Sanders: Medicare Expansion, Paid Family and Medical Leave Are Infrastructure

On Monday’s broadcast of CNN’s “AC360,” Senate Budget Committee Chair Bernie Sanders (I-VT) said that infrastructure is defined as “the goods and services and structures that maintain a society,” and when you define it that way, that includes expanding Medicare and providing paid family and medical leave.

Sanders said, “I think the definition of infrastructure are the goods and services and structures that maintain a society, and when you define infrastructure in that way, to me, if a mom and dad go to work in the morning, you know what, they have the right to know that their children, their little kids are going to be in quality child care that they can afford.”

He continued, “When I talk about infrastructure, I am talking about the fact that today in America, this is unbelievable, you’ve got millions of senior citizens who have no teeth in their mouth, unable to digest the food that they are eating. They cannot hear well and are isolated from their kids and grandchildren and their communities. They can’t hear, and people have trouble seeing because the cost of dental care, the cost of eyeglasses, the cost of hearing aids is astronomically high, and we’ve got to deal with that. And that’s why I am fighting to expand Medicare to include dental care, eyeglasses, hearing aids, lower the age of eligibility for Medicare to 60. And we pay for that by finally having the courage, Anderson, to take on the greed of the pharmaceutical industry, which charges us by far the highest prices in the world for prescription drugs.
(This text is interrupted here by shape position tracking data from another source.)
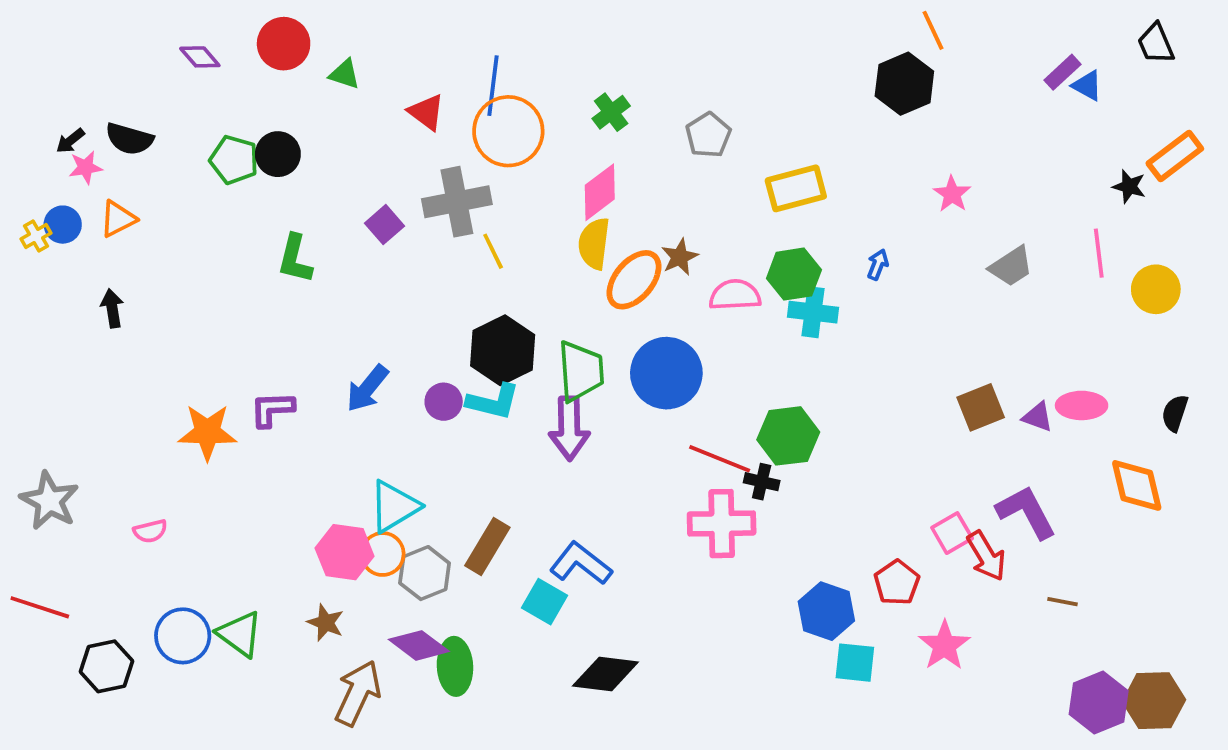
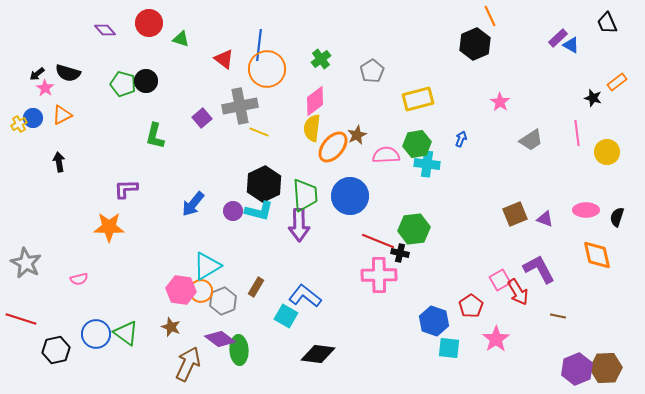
orange rectangle: (1175, 156) -> (617, 82), size x0.7
pink star: (86, 167) -> (45, 88), turned -30
yellow line: (493, 251) -> (259, 132), turned -42
pink ellipse: (1082, 405) -> (586, 210), moved
purple L-shape: (272, 409) -> (126, 189), moved
brown rectangle: (487, 546) -> (256, 287), size x0.7

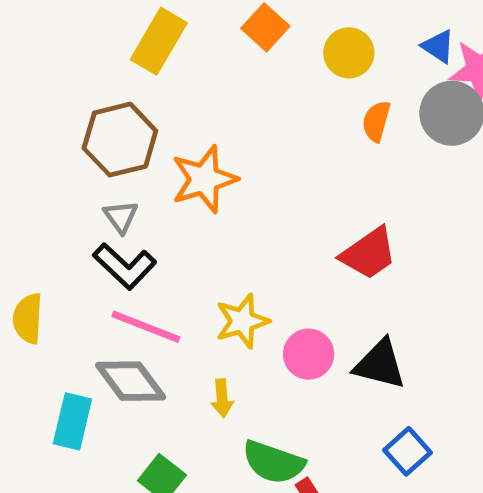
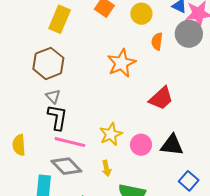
orange star: (204, 179) -> (121, 63), moved
black L-shape: (125, 266) -> (57, 117), turned -116

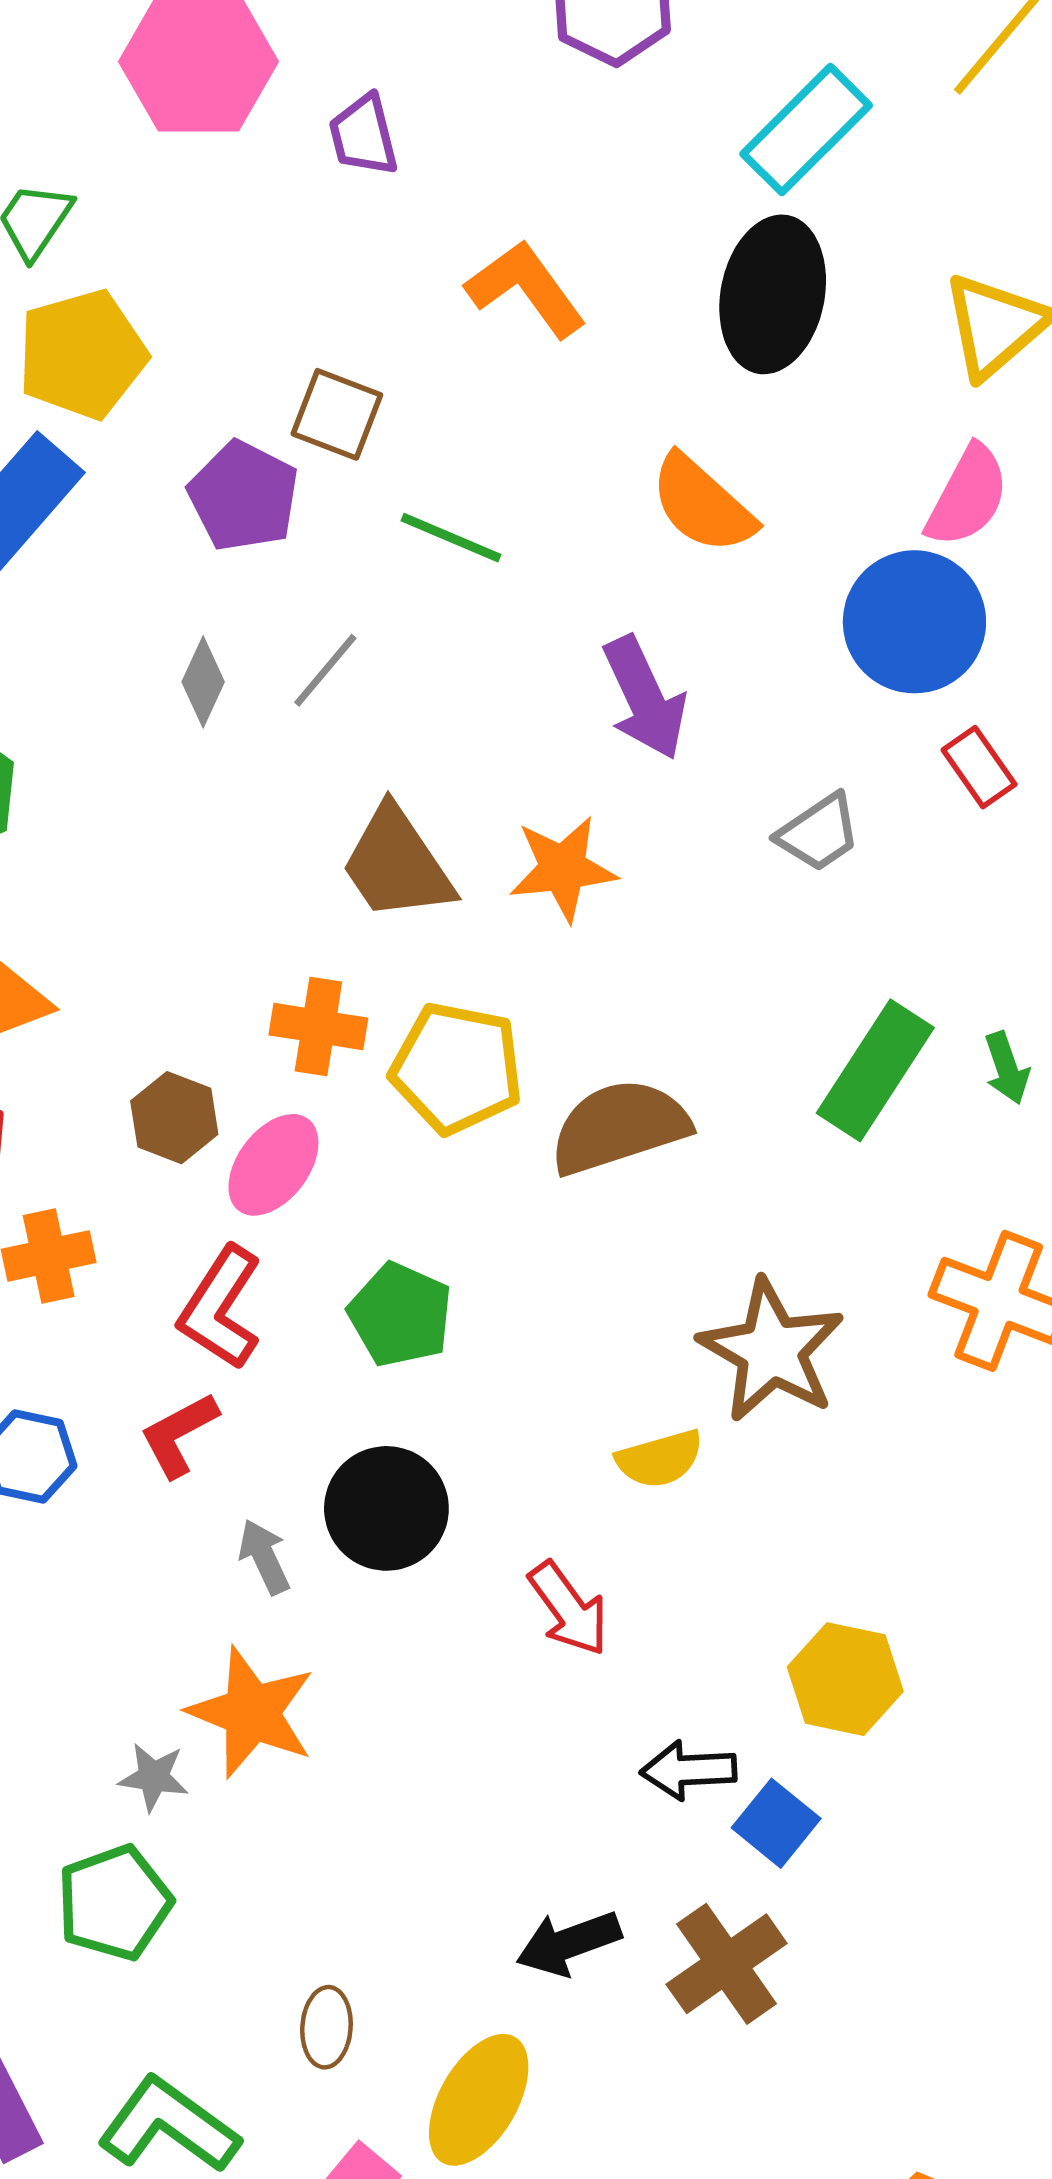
So if we can have Medicare negotiate prescription drug prices, we will save approximately $450 billion over a ten-year period, which will enable us to expand Medicare and provide dental, hearing aid, and vision care and lower the cost — lower the age of eligibility. So, to my mind, what infrastructure is about is not only physical infrastructure. It is human infrastructure. It is understanding that we have a life expectancy in this country, we don’t talk about it very much, 39th in the world, and for lower-income and working-class people, the numbers are even worse. So when we talk about human infrastructure, it means doing what many countries around the world have done for years, and that is provide the basic health care and child care and paid family and medical leave that their families require.”